La existencia del jamón serrano y curado se encuentra documentado en tiempos del Imperio Romano, alrededor del siglo I dC, aunque hay autores que hablan de jamones precedentes de las comunidades de celtas e iberos (s. IV-III aC).

Cerdo Ibérico preromano
Cerdo Ibérico preromano

Tras la caída del Imperio Romano el cerdo se convierte en un componente básico de la dieta de los cristianos. Los judíos y árabes tienen prohibido su consumo desde épocas remotas, probablemente por el origen común de los pueblos semitas.

Por otra parte, en los cerdos en la Edad Media mostraban un aspecto muy diferente de los actuales. Eran más delgados y esbeltos, con patas largas y delgadas, que se adaptaba perfectamente a su vida en la naturaleza, en los bosques de encinas y castaños. El peso de un cerdo salvaje, de hecho, no excedía de 70 kilos un peso tres veces menor que el cerdo de hoy en día.
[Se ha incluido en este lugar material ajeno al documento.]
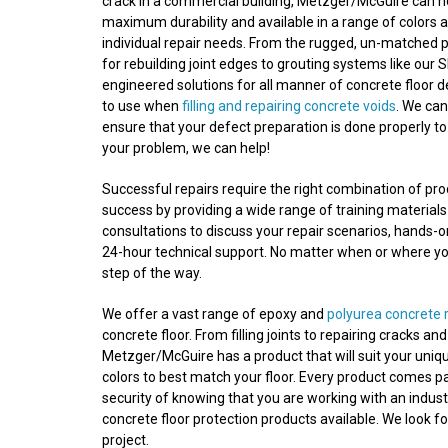
crack in a commercial building, Metzger/McGuire can he
maximum durability and available in a range of colors a
individual repair needs. From the rugged, un-matched 
for rebuilding joint edges to grouting systems like our S
engineered solutions for all manner of concrete floor 
to use when
filling and repairing concrete voids
. We ca
ensure that your defect preparation is done properly to
your problem, we can help!
Successful repairs require the right combination of p
success by providing a wide range of training materials
consultations to discuss your repair scenarios, hands-
24-hour technical support. No matter when or where your
step of the way.
We offer a vast range of epoxy and
polyurea concrete 
concrete floor. From filling joints to repairing cracks a
Metzger/McGuire has a product that will suit your uniqu
colors to best match your floor. Every product comes p
security of knowing that you are working with an indust
concrete floor protection products available. We look f
project.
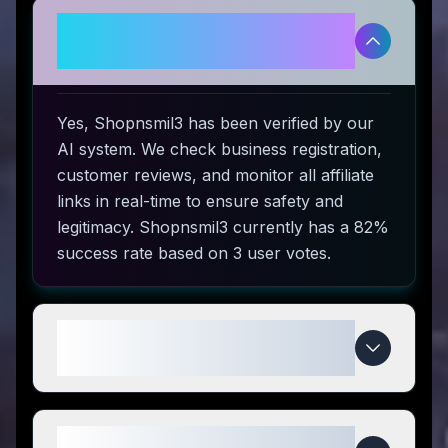
Is Shopnsmil3 legitimate and
safe to use?
Yes, Shopnsmil3 has been verified by our
AI system. We check business registration,
customer reviews, and monitor all affiliate
links in real-time to ensure safety and
legitimacy. Shopnsmil3 currently has a 82%
success rate based on 3 user votes.
How do I use Shopnsmil3 coupon
codes?
What makes Shopnsmil3 special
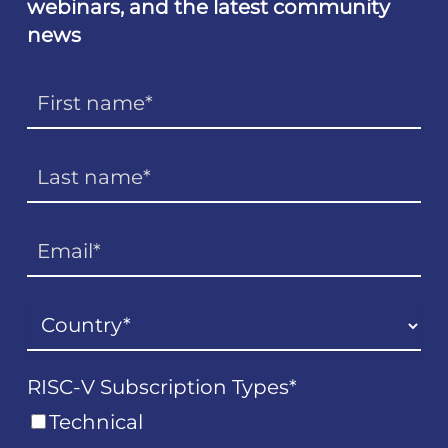
webinars, and the latest community
news
RISC-V Subscription Types
*
Technical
En la península Ibérica, la llegada de los árabes, no impidió la cría de cerdos, dada su importancia para la alimentación, aunque solo se daba entre los cristianos. En el siglo XII, con el avance de la reconquista hasta las tierras extremeñas y de la sierra de Huelva, se da una explosión en la cría de cerdos, paralela a la explotación de la tierra en forma de dehesas.

Historia del jamon-iberico edad media
Historia del jamon-iberico edad media

El siglo XV Cristóbal Colón, en su segundo viaje a América (1493), lleva un grupo de cerdos. Son así los castellanos los que introducen el cerdo en América.

En el pasado, cada casa tenía un cerdo y los motivos de esta situación son bastante comprensibles, el cerdo era una importante reserva de grasa y proteína, es prolífico, omnívoros y de crecimiento rápido. Esto se traduce en una relación favorable entre la inversión y el rendimiento.